WORK ITEM: Write the following entries out again exactly, skipping each image.

DATASET EXCERPTS:
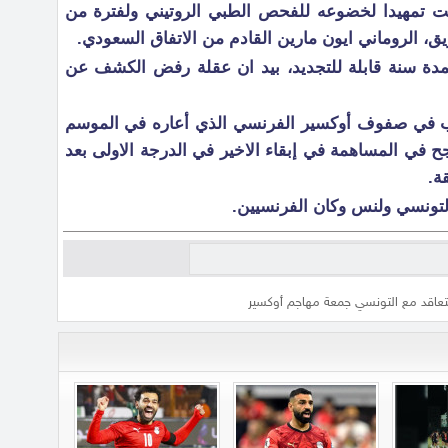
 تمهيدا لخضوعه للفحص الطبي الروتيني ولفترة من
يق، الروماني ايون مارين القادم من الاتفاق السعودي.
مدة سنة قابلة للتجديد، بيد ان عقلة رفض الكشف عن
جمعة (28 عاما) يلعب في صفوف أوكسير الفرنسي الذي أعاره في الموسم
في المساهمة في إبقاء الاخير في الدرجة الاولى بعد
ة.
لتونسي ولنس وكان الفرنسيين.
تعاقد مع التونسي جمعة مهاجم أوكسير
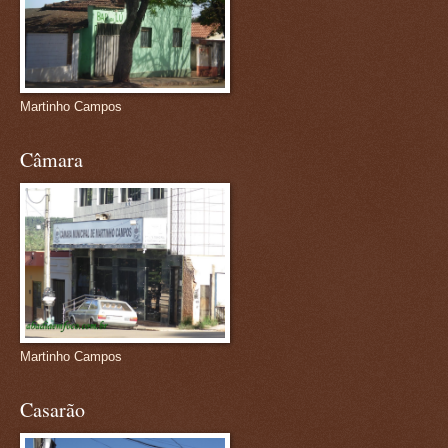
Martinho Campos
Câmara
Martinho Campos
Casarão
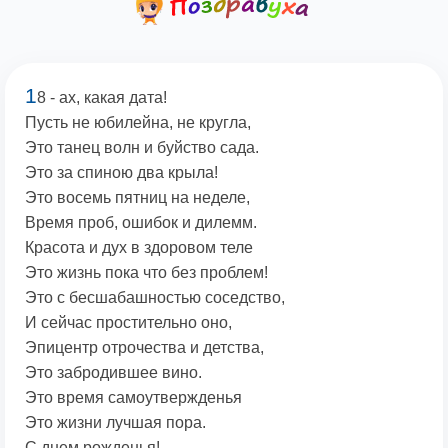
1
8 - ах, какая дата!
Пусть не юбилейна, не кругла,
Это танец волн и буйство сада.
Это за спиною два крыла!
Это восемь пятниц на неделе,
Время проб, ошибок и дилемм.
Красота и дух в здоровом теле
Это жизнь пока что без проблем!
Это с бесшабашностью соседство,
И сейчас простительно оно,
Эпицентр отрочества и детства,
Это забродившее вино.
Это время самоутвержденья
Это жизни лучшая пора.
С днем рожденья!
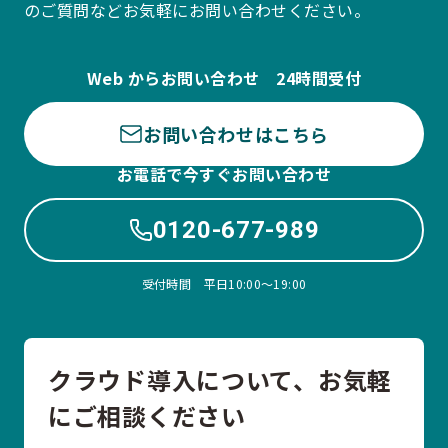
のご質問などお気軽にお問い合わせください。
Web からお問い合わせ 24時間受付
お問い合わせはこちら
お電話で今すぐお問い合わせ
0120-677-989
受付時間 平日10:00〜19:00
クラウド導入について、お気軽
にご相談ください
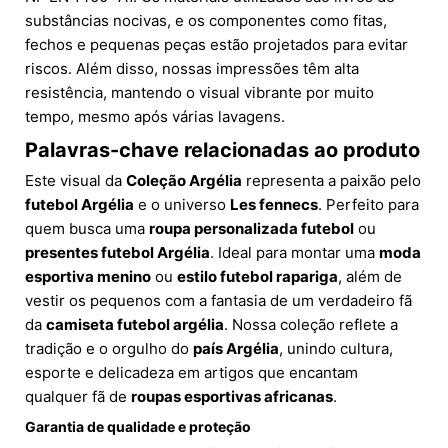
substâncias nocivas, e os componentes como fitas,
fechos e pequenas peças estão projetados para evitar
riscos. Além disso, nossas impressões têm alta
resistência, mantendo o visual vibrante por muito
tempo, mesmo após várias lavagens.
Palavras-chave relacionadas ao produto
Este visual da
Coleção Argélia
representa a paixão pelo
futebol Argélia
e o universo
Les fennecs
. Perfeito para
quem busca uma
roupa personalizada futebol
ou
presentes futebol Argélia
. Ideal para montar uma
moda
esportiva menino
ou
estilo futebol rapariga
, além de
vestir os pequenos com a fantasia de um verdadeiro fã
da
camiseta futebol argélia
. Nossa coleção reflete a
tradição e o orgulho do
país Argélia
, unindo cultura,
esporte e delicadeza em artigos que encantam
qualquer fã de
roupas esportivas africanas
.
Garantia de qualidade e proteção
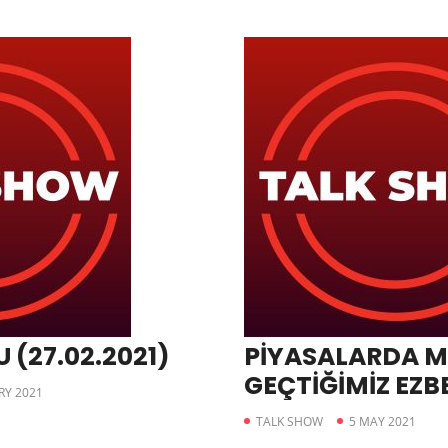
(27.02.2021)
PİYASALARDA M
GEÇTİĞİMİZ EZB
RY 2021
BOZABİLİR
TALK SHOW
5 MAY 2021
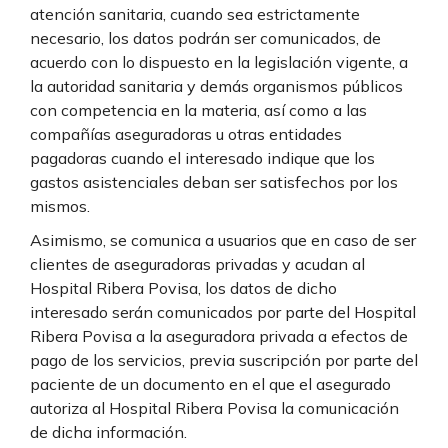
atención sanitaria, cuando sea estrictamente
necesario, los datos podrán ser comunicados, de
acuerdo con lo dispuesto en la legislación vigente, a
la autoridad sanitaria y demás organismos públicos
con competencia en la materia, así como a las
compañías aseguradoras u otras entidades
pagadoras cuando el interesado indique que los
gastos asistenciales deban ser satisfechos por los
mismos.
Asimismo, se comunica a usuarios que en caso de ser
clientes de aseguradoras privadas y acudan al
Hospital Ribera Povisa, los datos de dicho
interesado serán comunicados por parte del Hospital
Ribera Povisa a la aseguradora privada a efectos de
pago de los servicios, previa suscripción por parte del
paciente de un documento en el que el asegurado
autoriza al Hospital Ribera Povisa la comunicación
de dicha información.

EXERCISE RESPONSE:
 تمهيدا لخضوعه للفحص الطبي الروتيني ولفترة من
يق، الروماني ايون مارين القادم من الاتفاق السعودي.
مدة سنة قابلة للتجديد، بيد ان عقلة رفض الكشف عن
جمعة (28 عاما) يلعب في صفوف أوكسير الفرنسي الذي أعاره في الموسم
في المساهمة في إبقاء الاخير في الدرجة الاولى بعد
ة.
لتونسي ولنس وكان الفرنسيين.
تعاقد مع التونسي جمعة مهاجم أوكسير
Martinho Campos
Câmara
Martinho Campos
Casarão
1
8 - ах, какая дата!
Пусть не юбилейна, не кругла,
Это танец волн и буйство сада.
Это за спиною два крыла!
Это восемь пятниц на неделе,
Время проб, ошибок и дилемм.
Красота и дух в здоровом теле
Это жизнь пока что без проблем!
Это с бесшабашностью соседство,
И сейчас простительно оно,
Эпицентр отрочества и детства,
Это забродившее вино.
Это время самоутвержденья
Это жизни лучшая пора.
С днем рожденья!
のご質問などお気軽にお問い合わせください。
Web からお問い合わせ 24時間受付
お問い合わせはこちら
お電話で今すぐお問い合わせ
0120-677-989
受付時間 平日10:00〜19:00
クラウド導入について、お気軽
にご相談ください
substâncias nocivas, e os componentes como fitas,
fechos e pequenas peças estão projetados para evitar
riscos. Além disso, nossas impressões têm alta
resistência, mantendo o visual vibrante por muito
tempo, mesmo após várias lavagens.
Palavras-chave relacionadas ao produto
Este visual da
Coleção Argélia
representa a paixão pelo
futebol Argélia
e o universo
Les fennecs
. Perfeito para
quem busca uma
roupa personalizada futebol
ou
presentes futebol Argélia
. Ideal para montar uma
moda
esportiva menino
ou
estilo futebol rapariga
, além de
vestir os pequenos com a fantasia de um verdadeiro fã
da
camiseta futebol argélia
. Nossa coleção reflete a
tradição e o orgulho do
país Argélia
, unindo cultura,
esporte e delicadeza em artigos que encantam
qualquer fã de
roupas esportivas africanas
.
Garantia de qualidade e proteção
(27.02.2021)
PİYASALARDA M
GEÇTİĞİMİZ EZB
RY 2021
BOZABİLİR
TALK SHOW
5 MAY 2021
atención sanitaria, cuando sea estrictamente
necesario, los datos podrán ser comunicados, de
acuerdo con lo dispuesto en la legislación vigente, a
la autoridad sanitaria y demás organismos públicos
con competencia en la materia, así como a las
compañías aseguradoras u otras entidades
pagadoras cuando el interesado indique que los
gastos asistenciales deban ser satisfechos por los
mismos.
Asimismo, se comunica a usuarios que en caso de ser
clientes de aseguradoras privadas y acudan al
Hospital Ribera Povisa, los datos de dicho
interesado serán comunicados por parte del Hospital
Ribera Povisa a la aseguradora privada a efectos de
pago de los servicios, previa suscripción por parte del
paciente de un documento en el que el asegurado
autoriza al Hospital Ribera Povisa la comunicación
de dicha información.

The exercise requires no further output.